To err is human. However, as far as tax is concerned, one small oversight can have far-reaching implications for your business. A problem with your tax return could mean a visit from the IRS, penalties or even delayed tax refunds.
Regardless of the size of your business, filing taxes can be daunting. However, it is in your best interest that you get it right the first time. Diligence while prepping your taxes can help you avoid serious trouble for your business.
Here are common mistakes you need to avoid while filing your business taxes.
This is especially common among startups. Most entrepreneurs fall for the misconception that they should deduct all startup expenses from the first year of the business’ income. Well, this can turn out to be a costly mistake.

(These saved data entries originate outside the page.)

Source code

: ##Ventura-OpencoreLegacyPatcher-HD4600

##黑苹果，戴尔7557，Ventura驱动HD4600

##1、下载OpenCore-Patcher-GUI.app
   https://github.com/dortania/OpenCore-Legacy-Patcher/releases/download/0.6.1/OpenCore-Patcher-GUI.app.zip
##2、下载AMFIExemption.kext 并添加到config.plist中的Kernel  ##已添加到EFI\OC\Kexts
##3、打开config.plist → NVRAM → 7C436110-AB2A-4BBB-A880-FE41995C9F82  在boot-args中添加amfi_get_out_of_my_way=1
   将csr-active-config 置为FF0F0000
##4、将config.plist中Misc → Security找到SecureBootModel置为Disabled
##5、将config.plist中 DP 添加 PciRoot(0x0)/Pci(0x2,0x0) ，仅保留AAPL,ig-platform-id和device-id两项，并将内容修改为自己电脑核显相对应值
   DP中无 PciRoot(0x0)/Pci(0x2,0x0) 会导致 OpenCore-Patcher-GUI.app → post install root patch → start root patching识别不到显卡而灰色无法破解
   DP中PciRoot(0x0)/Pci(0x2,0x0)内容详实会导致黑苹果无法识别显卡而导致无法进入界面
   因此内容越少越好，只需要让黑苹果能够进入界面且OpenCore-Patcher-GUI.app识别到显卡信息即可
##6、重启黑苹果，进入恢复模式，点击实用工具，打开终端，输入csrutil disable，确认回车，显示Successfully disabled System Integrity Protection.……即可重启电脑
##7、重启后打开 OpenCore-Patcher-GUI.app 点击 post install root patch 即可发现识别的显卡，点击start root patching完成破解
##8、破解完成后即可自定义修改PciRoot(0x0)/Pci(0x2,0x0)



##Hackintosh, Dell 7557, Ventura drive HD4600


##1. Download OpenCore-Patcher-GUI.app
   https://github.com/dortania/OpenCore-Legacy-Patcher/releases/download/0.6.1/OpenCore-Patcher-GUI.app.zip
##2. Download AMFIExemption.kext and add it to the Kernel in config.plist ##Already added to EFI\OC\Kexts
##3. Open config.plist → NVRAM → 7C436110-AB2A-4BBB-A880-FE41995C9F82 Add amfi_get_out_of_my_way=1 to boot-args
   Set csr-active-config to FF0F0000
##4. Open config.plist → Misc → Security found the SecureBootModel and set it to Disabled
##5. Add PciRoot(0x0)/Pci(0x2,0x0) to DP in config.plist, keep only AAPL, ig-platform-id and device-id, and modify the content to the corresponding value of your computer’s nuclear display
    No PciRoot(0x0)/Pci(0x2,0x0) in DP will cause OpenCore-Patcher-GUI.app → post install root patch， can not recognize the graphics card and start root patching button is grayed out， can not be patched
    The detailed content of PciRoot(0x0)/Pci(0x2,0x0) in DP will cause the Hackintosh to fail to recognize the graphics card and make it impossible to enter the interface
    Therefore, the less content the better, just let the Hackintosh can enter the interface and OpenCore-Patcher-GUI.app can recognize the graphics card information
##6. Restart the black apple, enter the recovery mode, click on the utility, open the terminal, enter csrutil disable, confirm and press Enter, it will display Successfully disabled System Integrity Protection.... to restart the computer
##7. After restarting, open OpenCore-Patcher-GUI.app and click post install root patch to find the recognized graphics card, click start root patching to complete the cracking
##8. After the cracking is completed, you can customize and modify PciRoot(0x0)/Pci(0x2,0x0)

Basically, the cost of starting a business is usually spread over 15 years, with the IRS allowing for a $5000 deduction in startup costs as well as $5000 in organizational costs during the business’ first year of operation. And still, these deductions only apply if your annual business expenses are $50,000 or less.
Incorrect employee classification
If you are more than a one-man-band kind of business, you need to pay attention to the subject of employee misclassification. It is not uncommon for businesses to bring in independent contractors to help take care of specific projects. Unfortunately, most businesses end up wrongly labeling contractors and employees during tax time.

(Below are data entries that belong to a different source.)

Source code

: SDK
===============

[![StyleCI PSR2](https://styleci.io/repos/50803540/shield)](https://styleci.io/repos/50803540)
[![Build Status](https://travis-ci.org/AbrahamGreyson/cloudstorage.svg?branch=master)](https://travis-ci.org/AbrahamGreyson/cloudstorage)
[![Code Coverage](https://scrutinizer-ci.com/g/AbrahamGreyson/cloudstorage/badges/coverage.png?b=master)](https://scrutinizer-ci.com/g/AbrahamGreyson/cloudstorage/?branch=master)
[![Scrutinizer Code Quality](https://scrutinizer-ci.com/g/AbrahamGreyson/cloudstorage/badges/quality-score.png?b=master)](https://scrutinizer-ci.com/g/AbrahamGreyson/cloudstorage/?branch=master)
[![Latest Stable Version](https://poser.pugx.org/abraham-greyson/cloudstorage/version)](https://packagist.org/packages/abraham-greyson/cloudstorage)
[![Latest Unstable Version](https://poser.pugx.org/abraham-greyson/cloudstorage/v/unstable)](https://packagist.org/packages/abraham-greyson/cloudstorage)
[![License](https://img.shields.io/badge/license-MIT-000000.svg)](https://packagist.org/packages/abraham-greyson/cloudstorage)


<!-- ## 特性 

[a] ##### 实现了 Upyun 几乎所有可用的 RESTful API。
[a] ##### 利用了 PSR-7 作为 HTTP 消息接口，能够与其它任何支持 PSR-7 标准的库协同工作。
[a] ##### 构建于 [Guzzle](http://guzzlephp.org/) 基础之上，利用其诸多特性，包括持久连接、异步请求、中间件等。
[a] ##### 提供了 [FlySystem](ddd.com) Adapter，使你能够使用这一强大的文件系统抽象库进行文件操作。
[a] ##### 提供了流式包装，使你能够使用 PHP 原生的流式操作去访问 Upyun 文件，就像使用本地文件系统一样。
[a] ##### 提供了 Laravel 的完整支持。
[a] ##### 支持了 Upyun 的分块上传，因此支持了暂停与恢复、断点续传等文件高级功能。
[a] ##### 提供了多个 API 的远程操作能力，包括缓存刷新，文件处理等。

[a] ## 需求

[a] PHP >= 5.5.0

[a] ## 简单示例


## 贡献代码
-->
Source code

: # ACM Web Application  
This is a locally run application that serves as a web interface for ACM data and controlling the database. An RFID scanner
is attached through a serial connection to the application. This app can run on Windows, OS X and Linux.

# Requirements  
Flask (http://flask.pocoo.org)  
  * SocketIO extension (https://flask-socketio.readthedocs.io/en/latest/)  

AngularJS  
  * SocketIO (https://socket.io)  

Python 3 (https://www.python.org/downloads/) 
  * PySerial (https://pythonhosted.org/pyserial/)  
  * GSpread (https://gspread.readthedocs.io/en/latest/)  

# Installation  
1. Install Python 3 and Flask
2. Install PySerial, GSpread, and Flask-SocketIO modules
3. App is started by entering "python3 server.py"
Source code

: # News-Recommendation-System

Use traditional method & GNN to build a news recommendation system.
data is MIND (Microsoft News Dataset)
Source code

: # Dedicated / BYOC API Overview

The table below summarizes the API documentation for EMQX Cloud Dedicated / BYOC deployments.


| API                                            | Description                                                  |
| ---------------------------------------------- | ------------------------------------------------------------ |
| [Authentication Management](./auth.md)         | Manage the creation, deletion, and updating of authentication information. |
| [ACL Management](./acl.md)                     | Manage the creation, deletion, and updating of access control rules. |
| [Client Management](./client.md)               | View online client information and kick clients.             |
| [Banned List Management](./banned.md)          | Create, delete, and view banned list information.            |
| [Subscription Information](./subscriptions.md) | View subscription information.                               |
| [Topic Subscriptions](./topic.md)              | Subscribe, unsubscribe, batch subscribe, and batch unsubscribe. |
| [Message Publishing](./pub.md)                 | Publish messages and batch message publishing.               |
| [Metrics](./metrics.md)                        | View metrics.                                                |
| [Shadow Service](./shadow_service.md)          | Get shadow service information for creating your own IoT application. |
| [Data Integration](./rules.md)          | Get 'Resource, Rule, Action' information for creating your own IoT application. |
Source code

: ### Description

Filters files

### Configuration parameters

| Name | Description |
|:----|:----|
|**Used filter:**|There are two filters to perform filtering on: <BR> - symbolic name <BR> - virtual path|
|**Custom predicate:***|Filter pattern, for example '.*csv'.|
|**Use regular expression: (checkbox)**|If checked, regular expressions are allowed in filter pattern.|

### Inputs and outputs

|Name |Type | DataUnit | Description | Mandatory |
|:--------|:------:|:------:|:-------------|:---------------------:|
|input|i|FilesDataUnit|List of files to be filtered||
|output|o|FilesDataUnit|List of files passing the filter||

For tax purposes, it is important to understand the difference between an independent contractor and an employee. Independent contractors are responsible for filing their own taxes. However, that is not the case when it comes to employees. The law requires employers to withhold both employee and income taxes.
Filing business taxes can be complicated. However, it does not have to be a nightmare. Staying on top of your tax obligations can keep you out of trouble with local, state and federal agencies.